_VORLIEGENDER TEXTAUSZUG_
########################################

Josef Wessin aus Dornbirn konnte nach einem Schlaganfall die Wohnung nicht mehr verlassen. Erst die Adaptierung seines Zuhauses gab ihm die Freiheit, aus dem Haus zu gehen, zurück.
Leben & Wohnen

Mal kräftig einatmen: den Geruch von der Straße und den Staub tief in die Lungen saugen, die Hände nach den dicken Tropfen des beginnenden Sommerregens ausstrecken und lachen. Ganz einfach lachen. Und wenn Josef Wessin gekonnt hätte, hätte er jetzt, genau in diesem Augenblick, seine Anna zum Tänzchen aufgefordert.

########################################

_SCHRIFTLICHE AUFGABE A_
Nenne alle Verben im Infinitiv, die im Textauszug in dem Satz stehen, der mit „Mal kräftig einatmen“ beginnt.
_SCHRIFTLICHE AUFGABE B_
Beantworte anhand des Textauszugs die folgenden Fragen:
(i) Aus welchem Ort stammt Josef Wessin?
(ii) Weshalb konnte er die Wohnung nicht mehr verlassen?
(iii) Wen hätte er zum Tänzchen aufgefordert?
_SCHRIFTLICHE AUFGABE C_
Schreibe den Abschnitt des Textauszugs ab, der bei „Mal kräftig einatmen: den“ beginnt und bei „zum Tänzchen aufgefordert.“ endet.
Die Zeilen spielen für die Bearbeitung keine Rolle.

_DATENZEILEN_

########################################

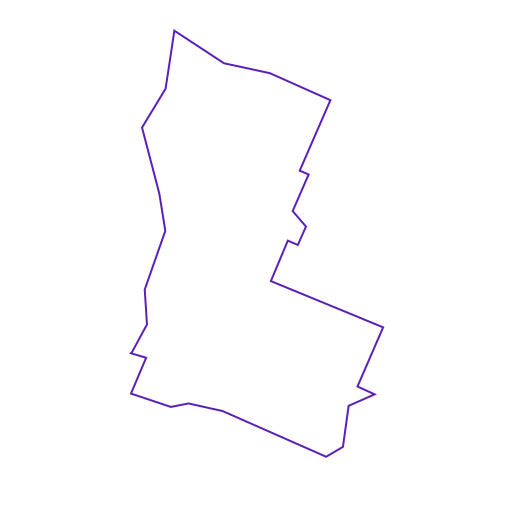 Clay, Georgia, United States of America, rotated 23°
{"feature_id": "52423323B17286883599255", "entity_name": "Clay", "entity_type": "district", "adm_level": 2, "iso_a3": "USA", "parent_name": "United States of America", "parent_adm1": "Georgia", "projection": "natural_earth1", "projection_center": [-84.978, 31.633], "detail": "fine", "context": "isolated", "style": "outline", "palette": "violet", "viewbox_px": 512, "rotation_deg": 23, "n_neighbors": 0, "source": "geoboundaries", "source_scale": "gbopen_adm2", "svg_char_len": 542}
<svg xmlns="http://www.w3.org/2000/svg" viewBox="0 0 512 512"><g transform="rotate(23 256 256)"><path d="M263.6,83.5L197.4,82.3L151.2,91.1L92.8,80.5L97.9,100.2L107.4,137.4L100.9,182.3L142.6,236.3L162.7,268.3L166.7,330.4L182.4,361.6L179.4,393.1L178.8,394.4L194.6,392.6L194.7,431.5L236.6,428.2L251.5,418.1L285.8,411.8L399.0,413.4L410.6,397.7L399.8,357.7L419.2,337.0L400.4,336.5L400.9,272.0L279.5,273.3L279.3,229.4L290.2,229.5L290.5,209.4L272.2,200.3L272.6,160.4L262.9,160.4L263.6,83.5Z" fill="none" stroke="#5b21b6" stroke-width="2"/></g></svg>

########################################

_LÖSUNG DER AUFGABE A_
einatmen, saugen, ausstrecken, lachen

_LÖSUNG DER AUFGABE B_
(i) Aus Dornbirn.
(ii) Wegen eines Schlaganfalls.
(iii) Seine Anna.

_LÖSUNG DER AUFGABE C_
Mal kräftig einatmen: den Geruch von der Straße und den Staub tief in die Lungen saugen, die Hände nach den dicken Tropfen des beginnenden Sommerregens ausstrecken und lachen. Ganz einfach lachen. Und wenn Josef Wessin gekonnt hätte, hätte er jetzt, genau in diesem Augenblick, seine Anna zum Tänzchen aufgefordert.